No, I didn't run the test on an unmodified kernel. It is possible
that I didn't remove it or truncate it between identical tests or
tests with different offsets, though.
<reruns test on a freshly mkfs'd fs>
I get the same result as what I posted. Note that I am using a CRC enabled
kernel and filesystem here, and it's 17TB in size, but that shouldn't affect
the preallocation algorithm...
$ sudo mkfs.xfs -f -l size=131072b,sunit=8 -m crc=1 /dev/vdc
meta-data=/dev/vdc isize=512 agcount=17, agsize=268435455 blks
= sectsz=512 attr=2, projid32bit=0
data = bsize=4096 blocks=4563402735, imaxpct=5
= sunit=0 swidth=0 blks
naming =version 2 bsize=4096 ascii-ci=0
log =internal log bsize=4096 blocks=131072, version=2
= sectsz=512 sunit=1 blks, lazy-count=1
realtime =none extsz=4096 blocks=0, rtextents=0
$ sudo mount -o nobarrier,logbsize=256k /dev/vdc /mnt/scratch
$ sudo xfs_io -f -c "pwrite 0 31m" -c "pwrite 33m 1m" -c "pwrite 128m 1m" -c
"fiemap -v" /mnt/scratch/blah
wrote 32505856/32505856 bytes at offset 0
31 MiB, 7936 ops; 0.0000 sec (1.036 GiB/sec and 271501.8816 ops/sec)
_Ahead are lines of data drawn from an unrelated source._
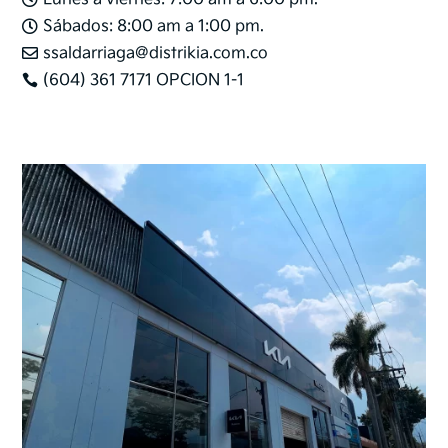
Sábados: 8:00 am a 1:00 pm.

ssaldarriaga@distrikia.com.co

(604) 361 7171 OPCION 1-1

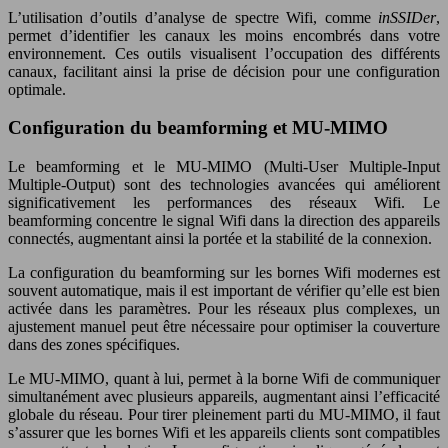
L’utilisation d’outils d’analyse de spectre Wifi, comme
inSSIDer
,
permet d’identifier les canaux les moins encombrés dans votre
environnement. Ces outils visualisent l’occupation des différents
canaux, facilitant ainsi la prise de décision pour une configuration
optimale.
Configuration du beamforming et MU-MIMO
Le beamforming et le MU-MIMO (Multi-User Multiple-Input
Multiple-Output) sont des technologies avancées qui améliorent
significativement les performances des réseaux Wifi. Le
beamforming concentre le signal Wifi dans la direction des appareils
connectés, augmentant ainsi la portée et la stabilité de la connexion.
La configuration du beamforming sur les bornes Wifi modernes est
souvent automatique, mais il est important de vérifier qu’elle est bien
activée dans les paramètres. Pour les réseaux plus complexes, un
ajustement manuel peut être nécessaire pour optimiser la couverture
dans des zones spécifiques.
Le MU-MIMO, quant à lui, permet à la borne Wifi de communiquer
simultanément avec plusieurs appareils, augmentant ainsi l’efficacité
globale du réseau. Pour tirer pleinement parti du MU-MIMO, il faut
s’assurer que les bornes Wifi et les appareils clients sont compatibles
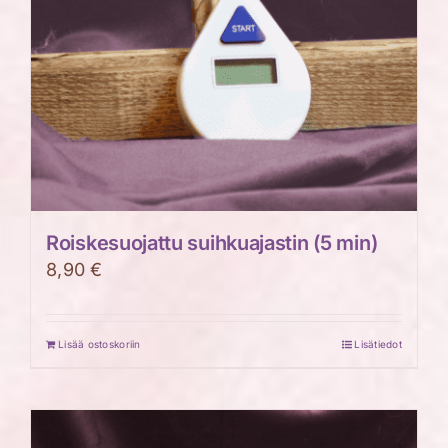
Roiskesuojattu suihkuajastin (5 min)
8,90
€
Lisää ostoskoriin
Lisätiedot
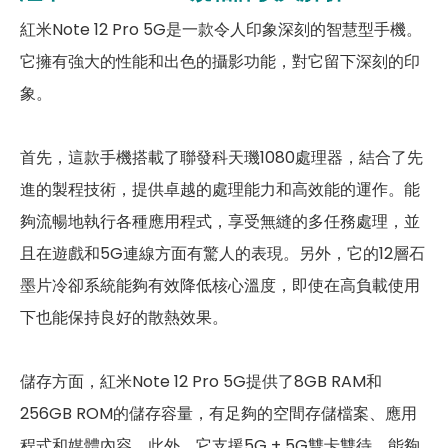
第二主相機光圈
f2.2
紅米Note 12 Pro 5G是一款令人印象深刻的智慧型手機。
它擁有強大的性能和出色的攝影功能，對它留下深刻的印
第三主相機畫素
200 萬畫素
象。
第三主相機鏡頭種類
微距鏡頭
第三主相機光圈
f2.4
首先，這款手機搭載了聯發科天璣1080處理器，結合了先
進的製程技術，提供卓越的處理能力和高效能的運作。能
前相機
夠流暢地執行各種應用程式，享受無縫的多任務處理，並
第一前相機畫素
1600 萬畫素
且在遊戲和5G連線方面有驚人的表現。另外，它的12層石
墨片冷卻系統能夠有效降低核心溫度，即使在高負載使用
通訊與網路系統
下也能保持良好的散熱效果。
1700(n66), 1800(n3), 2100(n1),
2300(n40), 2500(n41),
2600(n38), 2600(n7),
儲存方面，紅米Note 12 Pro 5G提供了8GB RAM和
5G 頻率
3500(n78), 3700(n77),
256GB ROM的儲存容量，有足夠的空間存儲檔案、應用
700(n28), 800(n20), 850(n5),
900(n8)
程式和媒體內容。此外，它支援5G + 5G雙卡雙待，能夠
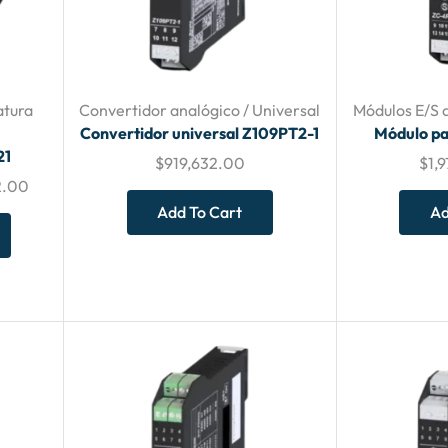
atura
Convertidor analógico / Universal
Módulos E/S
Convertidor universal Z109PT2-1
Módulo p
21
$
919,632.00
$
1,
2.00
Add To Cart
Ad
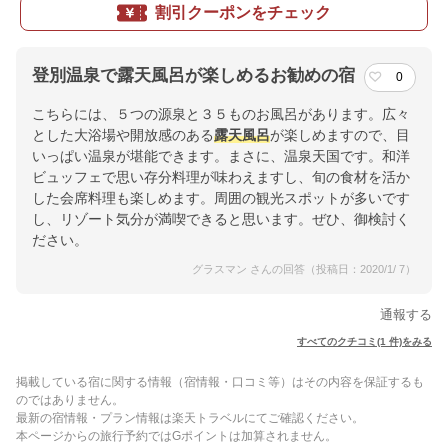
割引クーポンをチェック
登別温泉で露天風呂が楽しめるお勧めの宿
0
こちらには、５つの源泉と３５ものお風呂があります。広々
とした大浴場や開放感のある
露天風呂
が楽しめますので、目
いっぱい温泉が堪能できます。まさに、温泉天国です。和洋
ビュッフェで思い存分料理が味わえますし、旬の食材を活か
した会席料理も楽しめます。周囲の観光スポットが多いです
し、リゾート気分が満喫できると思います。ぜひ、御検討く
ださい。
グラスマン さんの回答（投稿日：2020/1/ 7）
通報する
すべてのクチコミ(1 件)をみる
掲載している宿に関する情報（宿情報・口コミ等）はその内容を保証するも
のではありません。
最新の宿情報・プラン情報は楽天トラベルにてご確認ください。
本ページからの旅行予約ではGポイントは加算されません。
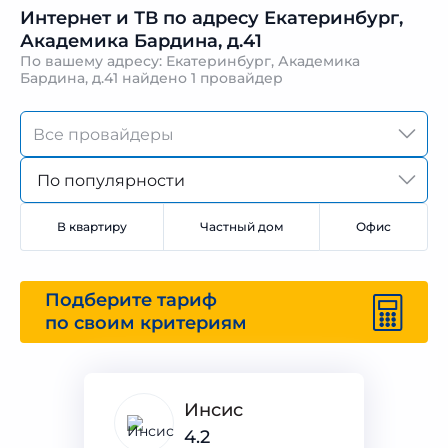
Интернет и ТВ по адресу Екатеринбург,
Академика Бардина, д.41
По вашему адресу: Екатеринбург, Академика
Бардина, д.41 найдено
1 провайдер
По популярности
В квартиру
Частный дом
Офис
Подберите тариф
по своим критериям
Инсис
4.2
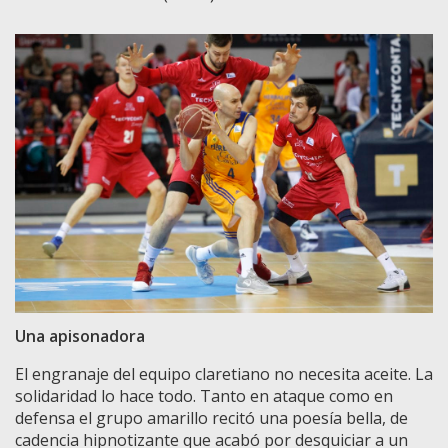
Una apisonadora
El engranaje del equipo claretiano no necesita aceite. La
solidaridad lo hace todo. Tanto en ataque como en
defensa el grupo amarillo recitó una poesía bella, de
cadencia hipnotizante que acabó por desquiciar a un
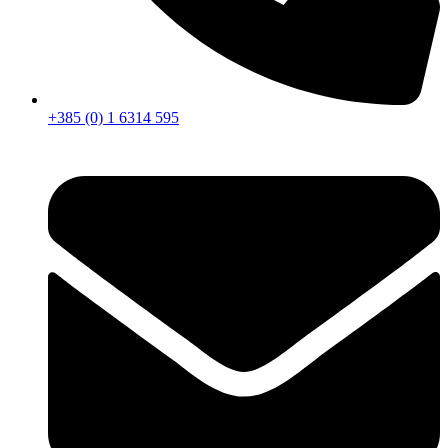
+385 (0) 1 6314 595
wrote 1048576/1048576 bytes at offset 34603008
1 MiB, 256 ops; 0.0000 sec (738.007 MiB/sec and 188929.8893 ops/sec)
wrote 1048576/1048576 bytes at offset 134217728
1 MiB, 256 ops; 0.0000 sec (55.772 MiB/sec and 14277.7468 ops/sec)
EXT: FILE-OFFSET BLOCK-RANGE TOTAL FLAGS
0: [0..65535]: 128..65663 65536 0x0
1: [65536..67583]: hole 2048
2: [67584..133119]: 67712..133247 65536 0x0
3: [133120..262143]: hole 129024
4: [262144..393215]: 262272..393343 131072 0x1
> What I see is that sequential writes to a file disable preallocation
> completely (so the first extent in the test below is 31m instead of
> 32m). Digging a bit further, it seemed to be due to start_fsb always
> being a hole. I hacked that a bit to read the extent of the block
> immediately previous to the write offset (instead of the inode size), e.g.:
> start_fsb = XFS_B_TO_FSBT(mp, offset);
> if (start_fsb)
> ... and I seem to get expected behavior, at least in the simple xfs_io test.
I'll have a look at it if I get time before LCA, otherwise it will
be a couple of weeks before I get back to it.